### Task goal:
Please, could you print all the lines below exactly, leaving out the pictures?

### Records supplied:
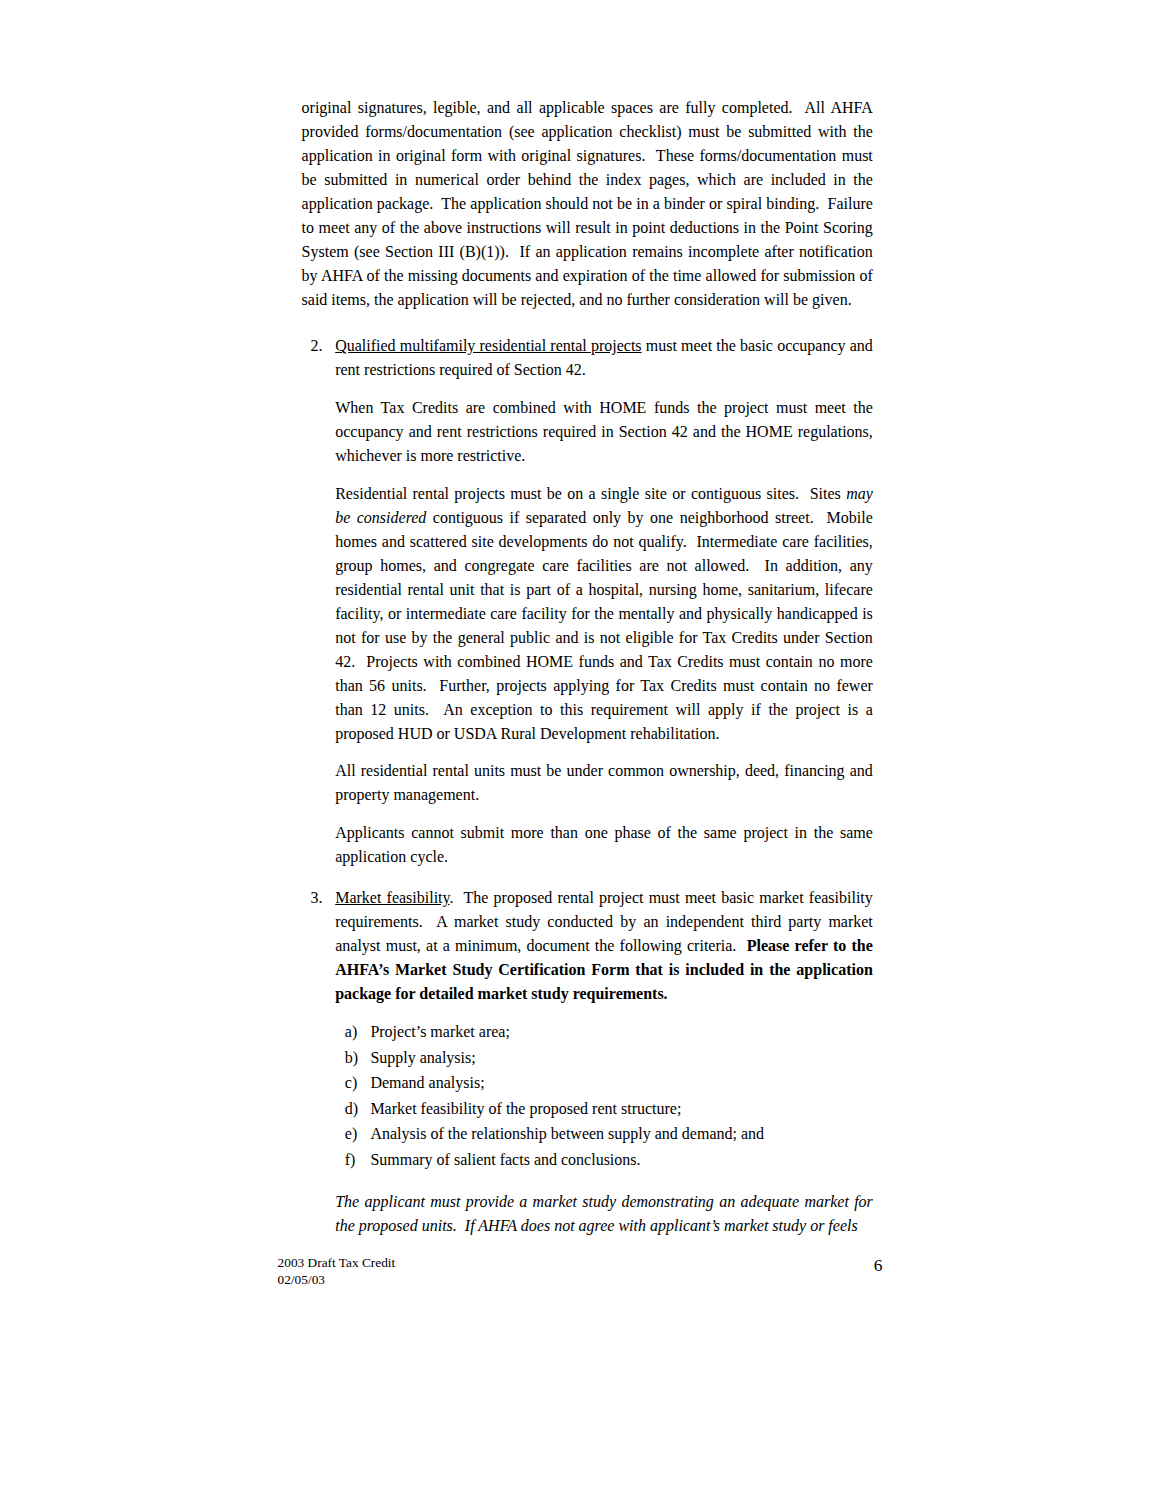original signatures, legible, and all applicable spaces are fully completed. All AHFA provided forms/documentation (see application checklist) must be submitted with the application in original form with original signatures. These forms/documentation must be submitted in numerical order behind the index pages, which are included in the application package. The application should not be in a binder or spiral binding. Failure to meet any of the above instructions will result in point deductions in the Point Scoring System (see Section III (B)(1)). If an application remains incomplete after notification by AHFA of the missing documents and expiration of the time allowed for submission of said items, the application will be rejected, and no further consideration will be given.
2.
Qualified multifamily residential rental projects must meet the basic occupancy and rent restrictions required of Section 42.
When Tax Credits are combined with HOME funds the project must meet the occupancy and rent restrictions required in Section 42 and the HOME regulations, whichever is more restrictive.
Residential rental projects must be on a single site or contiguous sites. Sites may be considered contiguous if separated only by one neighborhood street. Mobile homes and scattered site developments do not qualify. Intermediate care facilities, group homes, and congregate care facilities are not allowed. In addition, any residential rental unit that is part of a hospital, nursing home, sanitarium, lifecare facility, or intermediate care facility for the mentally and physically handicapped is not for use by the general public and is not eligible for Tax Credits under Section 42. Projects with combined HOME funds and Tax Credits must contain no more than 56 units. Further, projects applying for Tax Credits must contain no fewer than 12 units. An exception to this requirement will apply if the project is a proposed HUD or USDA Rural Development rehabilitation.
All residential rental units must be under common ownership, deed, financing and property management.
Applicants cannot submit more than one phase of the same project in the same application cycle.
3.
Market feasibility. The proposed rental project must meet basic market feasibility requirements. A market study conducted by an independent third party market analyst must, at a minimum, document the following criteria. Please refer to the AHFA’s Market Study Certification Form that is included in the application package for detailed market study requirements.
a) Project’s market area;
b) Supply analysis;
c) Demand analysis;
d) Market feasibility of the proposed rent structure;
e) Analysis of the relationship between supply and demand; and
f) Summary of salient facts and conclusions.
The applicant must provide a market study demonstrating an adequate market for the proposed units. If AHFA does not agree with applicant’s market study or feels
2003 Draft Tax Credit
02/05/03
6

### Your response:
original signatures, legible, and all applicable spaces are fully completed. All AHFA provided forms/documentation (see application checklist) must be submitted with the application in original form with original signatures. These forms/documentation must be submitted in numerical order behind the index pages, which are included in the application package. The application should not be in a binder or spiral binding. Failure to meet any of the above instructions will result in point deductions in the Point Scoring System (see Section III (B)(1)). If an application remains incomplete after notification by AHFA of the missing documents and expiration of the time allowed for submission of said items, the application will be rejected, and no further consideration will be given.
2.
Qualified multifamily residential rental projects must meet the basic occupancy and rent restrictions required of Section 42.
When Tax Credits are combined with HOME funds the project must meet the occupancy and rent restrictions required in Section 42 and the HOME regulations, whichever is more restrictive.
Residential rental projects must be on a single site or contiguous sites. Sites may be considered contiguous if separated only by one neighborhood street. Mobile homes and scattered site developments do not qualify. Intermediate care facilities, group homes, and congregate care facilities are not allowed. In addition, any residential rental unit that is part of a hospital, nursing home, sanitarium, lifecare facility, or intermediate care facility for the mentally and physically handicapped is not for use by the general public and is not eligible for Tax Credits under Section 42. Projects with combined HOME funds and Tax Credits must contain no more than 56 units. Further, projects applying for Tax Credits must contain no fewer than 12 units. An exception to this requirement will apply if the project is a proposed HUD or USDA Rural Development rehabilitation.
All residential rental units must be under common ownership, deed, financing and property management.
Applicants cannot submit more than one phase of the same project in the same application cycle.
3.
Market feasibility. The proposed rental project must meet basic market feasibility requirements. A market study conducted by an independent third party market analyst must, at a minimum, document the following criteria. Please refer to the AHFA’s Market Study Certification Form that is included in the application package for detailed market study requirements.
a) Project’s market area;
b) Supply analysis;
c) Demand analysis;
d) Market feasibility of the proposed rent structure;
e) Analysis of the relationship between supply and demand; and
f) Summary of salient facts and conclusions.
The applicant must provide a market study demonstrating an adequate market for the proposed units. If AHFA does not agree with applicant’s market study or feels
2003 Draft Tax Credit
02/05/03
6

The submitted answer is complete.